[lbo-talk] blog post: us versus them: laboring in the academic factory

michael yates mikedjyates at msn.com
Tue Oct 2 18:10:36 PDT 2012


Full at http://cheapmotelsandahotplate.org/2012/10/02/us-versus-them-laboring-in-the-academic-factory/

[Note: This was first published in Monthly Review in January 2000. It was based upon a talk I gave to teachers at Jamestown Community College in Jamestown, New York. Noted scholar of education, Henry Giroux, told me that he had recently re-read this and thought it prescient. So, here is an abridged and edited version for anyone interested in what we might call "the school wars." An added paragraph at the end provides some updates.]

Tales from Academe at the End of the Century

Consider:

1. Administrators at York University in Toronto solicited corporations to place their logos on online courses conducted by the University, for $10,000 per course.

2. City University of New York canceled most of its remedial classes. The University of Pittsburgh eliminated special programs for underprepared (and typically poor and black) students while beginning an honor’s college.

3. Several universities have cut lucrative deals with credit card companies, allowing them campus monopolies as credit purveyors. At one campus, the credit card company pays for student radio and television shows.

4. The so-called “University” of Phoenix, a private, for-profit virtual college, now has ninety-eight campuses in thirty-one states and enrollment of more than 55,000 students. “It has aggressively applied business strategies such as convenience, customer service, mass production, and corporate partnerships on its march across the country.” Phoenix has heavy-duty corporate customers, including Kodak, IBM, and GE and will be aggressively competing for the millions of adult students preparing for the multiple job changes former Secretary of Labor Robert Reich says we will all be making over the course of our working lives.

5. The California State University system was preparing to “hand control of its inter-campus computer and telecommunications system to a private consortia managed by Microsoft and its hardware allies, GTE, Hughes, and Fujitsu.” This privatization of public education was fueled by the same forces that have led to the privatization of all sorts of public services, from garbage collection to prisons to college food services and campus police.

6. Historian David Noble tells us that “Educom, the academic-corporate consortium, has recently established their Learning Infrastructure Initiative, which includes the detailed study of what professors do, breaking the faculty job down in classic Tayloristic fashion into discrete tasks, and determining what parts can be automated or outsourced. Educom believes that course design, lectures, and even evaluation can all be standardized, mechanized, and consigned to outside vendors. ‘Today you’re looking at a highly personal human-mediated environment,’ Educom president Robert Heterich observed. ‘The potential to remove human mediation in some areas and replace it with automation—smart, computer-based, network-based systems—is tremendous. It’s gotta happen.’”

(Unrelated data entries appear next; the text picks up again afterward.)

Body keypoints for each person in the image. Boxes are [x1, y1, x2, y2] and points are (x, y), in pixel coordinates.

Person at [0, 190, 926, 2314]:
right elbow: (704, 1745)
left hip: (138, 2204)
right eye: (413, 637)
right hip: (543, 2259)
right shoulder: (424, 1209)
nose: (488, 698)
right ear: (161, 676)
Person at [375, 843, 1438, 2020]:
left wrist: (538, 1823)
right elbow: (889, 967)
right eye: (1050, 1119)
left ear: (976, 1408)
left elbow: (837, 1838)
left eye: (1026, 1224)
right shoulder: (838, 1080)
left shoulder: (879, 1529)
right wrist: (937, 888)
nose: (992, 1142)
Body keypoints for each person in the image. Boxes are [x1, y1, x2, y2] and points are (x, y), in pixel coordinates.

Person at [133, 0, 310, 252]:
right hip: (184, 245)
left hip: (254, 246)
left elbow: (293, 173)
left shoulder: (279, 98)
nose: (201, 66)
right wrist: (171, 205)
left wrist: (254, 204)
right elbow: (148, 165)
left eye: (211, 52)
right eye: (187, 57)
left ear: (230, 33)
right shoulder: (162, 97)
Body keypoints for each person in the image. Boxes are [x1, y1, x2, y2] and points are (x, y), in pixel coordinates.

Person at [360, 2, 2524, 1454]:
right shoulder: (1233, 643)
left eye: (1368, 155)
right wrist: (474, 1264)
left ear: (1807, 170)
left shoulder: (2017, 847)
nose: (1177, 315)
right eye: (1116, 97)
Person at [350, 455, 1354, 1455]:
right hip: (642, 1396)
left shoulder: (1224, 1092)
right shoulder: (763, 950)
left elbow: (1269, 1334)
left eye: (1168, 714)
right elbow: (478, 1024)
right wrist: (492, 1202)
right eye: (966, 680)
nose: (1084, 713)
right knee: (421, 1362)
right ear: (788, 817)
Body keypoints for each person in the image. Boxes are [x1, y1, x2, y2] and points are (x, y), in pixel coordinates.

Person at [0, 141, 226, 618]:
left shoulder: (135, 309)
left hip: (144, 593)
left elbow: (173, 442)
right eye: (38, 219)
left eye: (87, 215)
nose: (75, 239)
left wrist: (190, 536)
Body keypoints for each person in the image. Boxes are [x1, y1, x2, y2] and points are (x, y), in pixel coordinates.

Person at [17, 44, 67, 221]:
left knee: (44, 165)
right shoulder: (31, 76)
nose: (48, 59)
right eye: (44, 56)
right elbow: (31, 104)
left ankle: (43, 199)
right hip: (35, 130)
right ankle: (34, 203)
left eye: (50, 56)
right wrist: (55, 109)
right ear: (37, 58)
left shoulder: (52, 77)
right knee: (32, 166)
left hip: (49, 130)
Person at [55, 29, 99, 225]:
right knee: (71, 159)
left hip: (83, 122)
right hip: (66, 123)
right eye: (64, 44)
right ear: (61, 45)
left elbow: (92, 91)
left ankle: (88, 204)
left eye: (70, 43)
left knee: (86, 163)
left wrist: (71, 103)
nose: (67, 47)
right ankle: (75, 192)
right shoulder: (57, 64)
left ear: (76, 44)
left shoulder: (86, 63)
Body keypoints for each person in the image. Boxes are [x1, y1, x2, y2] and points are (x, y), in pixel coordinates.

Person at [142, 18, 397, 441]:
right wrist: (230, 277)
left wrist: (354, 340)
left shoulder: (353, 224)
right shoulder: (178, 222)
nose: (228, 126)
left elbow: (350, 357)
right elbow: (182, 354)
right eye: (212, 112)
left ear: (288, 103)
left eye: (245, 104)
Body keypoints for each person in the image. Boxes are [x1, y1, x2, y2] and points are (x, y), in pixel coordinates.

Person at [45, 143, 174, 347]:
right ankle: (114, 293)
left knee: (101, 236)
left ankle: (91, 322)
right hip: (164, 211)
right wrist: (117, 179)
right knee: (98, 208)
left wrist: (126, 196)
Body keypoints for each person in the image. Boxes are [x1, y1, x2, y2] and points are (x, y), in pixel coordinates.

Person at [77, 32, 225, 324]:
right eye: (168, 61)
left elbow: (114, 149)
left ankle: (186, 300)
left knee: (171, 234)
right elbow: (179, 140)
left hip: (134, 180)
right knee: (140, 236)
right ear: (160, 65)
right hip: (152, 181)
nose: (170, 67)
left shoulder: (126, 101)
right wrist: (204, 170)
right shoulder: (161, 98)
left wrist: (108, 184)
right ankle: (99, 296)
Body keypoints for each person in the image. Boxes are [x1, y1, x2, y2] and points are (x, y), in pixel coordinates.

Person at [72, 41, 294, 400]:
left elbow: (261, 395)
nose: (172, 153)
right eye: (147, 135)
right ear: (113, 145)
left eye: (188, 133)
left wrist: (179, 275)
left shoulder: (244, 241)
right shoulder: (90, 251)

7. In Manhattan’s $229 per night (a special rate!) Millennium Broadway Hotel, a conference was held with the title, “Market-Driven Higher Education.” The blurb for this conference reads, “It’s Not Just Business, It’s Your Future: Is Higher Education for Sale? You bet it is. And everyone—corporations, non-profits, government agencies—wants a piece of it. How do you take advantage of market-driven education?” At this conference one could hear such luminaries as Benno Schmidt (former president of Yale and advisor to CCNY for Rudolph Giuliani) expound on such topics as “What the Market Wants,” and “The University Toolbox” (to discuss “creating for-profit subsidiaries, finding start-up capital, structuring deals, solving intellectual property problems, and more.”) Remarkably, the organizers of the conference tell attendees that you will “learn new ways of doing business, explore innovative deals and joint ventures, discover what funding sources want for their investment dollars, cope with resistance on the home front, and still retain your core values.” (Emphasis added)

8. In Silicon Valley; in Cambridge, Massachusetts; Dallas, Texas; and around the country, high-tech industries and their nearby universities are becoming more and more integrated, as faculty and administrators spin off businesses from publicly funded research and businesses brazenly use the universities as launch pads for new products and technologies.

9. According to the American Association of University Professors (AAUP), non-tenure track faculty now account for about half and part-time teachers 38% of all appointments in U.S. higher education. In community colleges the part-time ratio is 52%. The AAUP further reports that, “Some community colleges depend on poorly paid, non-tenure track faculty members to remain in existence. Many of these institutions have no tenure system and appoint only a few full-time faculty members to organize and supervise a large department of part-time faculty.”